Kedo is promptly put to the torture, but is rescued by Hava and the aforementioned chimp after a tense scene in which the ape virtually hypnotizes a guard by threading a needle, giving Hava, who clearly has a rapport with the precocious primate, time to sneak up and snap the man's neck. Kedo is barely reunited with Ramu before they're both recaptured. The pair are slated for sacrifice and are sure to be fed to the resident angry volcano unless Tollea can screw up the courage to confront her evil twin and usurp Naja's power. Fortunately, Naja never had to fight her way to power, and it shows. 75 years later we no doubt would get an elaborate, CGI-enhanced back-flipping fight to the death between the sisters. In Cobra Woman, Naja manages to topple backwards out a window after chucking a spear at Tollea and missing by a mile. It won't be enough, though, for Tollea to claim Naja's authority. She must prove herself as high priestess by performing the King Cobra dance we'd seen Naja do earlier in the picture.

That earlier scene is the highlight of the film. As high priestess, Naja's main responsibility is selecting people to be sacrificed to the volcano. The King Cobra dance starts the selection process. Once the priestess gets the snake's attention and dodges its strike, she's empowered to carry out the selection. Maria Montez does this with gusto, sashaying down the temple runway to point her finger of doom at the predestined victims. Once she points the finger, each pointee tries to run for it -- oh they of little faith! -- only to be nabbed by the rest. We see her select several victims, putting different english on the finger point each time -- Zap! You're going to die! And bam! You're going to die! -- clearly enjoying the hell out of herself.  This scene probably had a special resonance for its original wartime audience, since Naja's is the sort of nightmare fantasy of absolute power in a lunatic's hands that Americans were fighting against in Europe. Even now, there's a guilty giddiness about it that tempts you to share in Naja's pleasure, even if you excuse your pleasure as unintended laughter.
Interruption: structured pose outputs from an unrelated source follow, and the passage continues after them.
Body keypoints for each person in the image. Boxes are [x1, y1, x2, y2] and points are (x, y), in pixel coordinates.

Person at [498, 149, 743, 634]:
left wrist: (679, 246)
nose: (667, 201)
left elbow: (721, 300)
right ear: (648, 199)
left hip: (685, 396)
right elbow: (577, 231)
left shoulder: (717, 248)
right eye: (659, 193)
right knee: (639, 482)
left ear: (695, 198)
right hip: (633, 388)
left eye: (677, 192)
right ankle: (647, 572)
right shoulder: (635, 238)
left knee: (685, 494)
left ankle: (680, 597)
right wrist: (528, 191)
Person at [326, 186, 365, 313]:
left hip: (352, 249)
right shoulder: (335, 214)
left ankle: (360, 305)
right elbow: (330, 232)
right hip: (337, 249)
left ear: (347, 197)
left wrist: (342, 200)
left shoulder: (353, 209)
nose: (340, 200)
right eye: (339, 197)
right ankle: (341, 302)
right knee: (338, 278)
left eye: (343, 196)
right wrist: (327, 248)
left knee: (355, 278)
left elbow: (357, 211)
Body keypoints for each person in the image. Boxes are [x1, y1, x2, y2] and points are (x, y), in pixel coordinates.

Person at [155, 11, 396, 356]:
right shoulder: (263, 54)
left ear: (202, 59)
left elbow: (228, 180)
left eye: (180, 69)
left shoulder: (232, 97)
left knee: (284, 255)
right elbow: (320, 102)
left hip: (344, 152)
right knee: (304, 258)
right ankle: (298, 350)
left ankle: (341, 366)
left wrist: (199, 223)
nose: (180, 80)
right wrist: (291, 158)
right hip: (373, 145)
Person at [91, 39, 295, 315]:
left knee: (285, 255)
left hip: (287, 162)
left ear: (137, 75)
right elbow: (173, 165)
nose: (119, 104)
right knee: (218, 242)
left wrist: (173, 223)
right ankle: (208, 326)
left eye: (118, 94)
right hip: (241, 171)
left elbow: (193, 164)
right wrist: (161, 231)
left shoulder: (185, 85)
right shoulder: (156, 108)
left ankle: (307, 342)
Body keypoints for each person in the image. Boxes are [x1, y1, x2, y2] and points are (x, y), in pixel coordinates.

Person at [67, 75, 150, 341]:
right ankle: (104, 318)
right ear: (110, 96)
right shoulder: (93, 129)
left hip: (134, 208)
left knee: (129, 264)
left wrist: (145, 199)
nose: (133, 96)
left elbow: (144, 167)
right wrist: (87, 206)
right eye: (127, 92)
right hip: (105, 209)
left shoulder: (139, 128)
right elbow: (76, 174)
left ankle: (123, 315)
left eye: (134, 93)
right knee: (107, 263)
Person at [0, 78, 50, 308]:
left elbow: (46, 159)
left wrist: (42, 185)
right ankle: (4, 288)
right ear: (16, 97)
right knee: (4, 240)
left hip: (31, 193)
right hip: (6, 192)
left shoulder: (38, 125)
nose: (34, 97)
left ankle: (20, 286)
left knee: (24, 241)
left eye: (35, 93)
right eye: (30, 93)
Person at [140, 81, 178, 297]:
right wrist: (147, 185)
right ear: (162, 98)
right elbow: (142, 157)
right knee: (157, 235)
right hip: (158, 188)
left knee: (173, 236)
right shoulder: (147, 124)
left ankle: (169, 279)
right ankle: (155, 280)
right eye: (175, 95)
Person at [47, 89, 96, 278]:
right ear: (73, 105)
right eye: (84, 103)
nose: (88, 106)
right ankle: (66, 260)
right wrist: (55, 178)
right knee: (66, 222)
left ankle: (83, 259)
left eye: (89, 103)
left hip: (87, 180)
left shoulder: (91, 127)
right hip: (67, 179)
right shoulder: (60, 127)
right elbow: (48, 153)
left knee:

The scene repeats itself at the climax, except that innocent Tollea faints before the cobra, somehow more phallic now than during Naja's turn, can strike at her presumably virginal self. This is bound to disappoint the modern audience since it makes Tollea look weak, but we couldn't have the real swashbuckling finish, with Ramu and Kedo swinging all over the place on convenient ropes and Hava tossing Martok into a pit of spears to put the island's tyranny to a definitive end. There's also more stuff with the chimp, proving again that Cobra Woman is a film for the whole family and not just for the gay men who presumably canonized it as a camp classic. I guess I can see what they saw in it, from the beefcake courtesy of Hall and Sabu to the fantastic costumes of the Cobra Island folk, but I assume that the film had, pun intended or not, more universal appeal back in the day. It's definitely silly stuff, but it's also an eye-grabbing spectacle and a comforting allegory of liberation in the midst of war.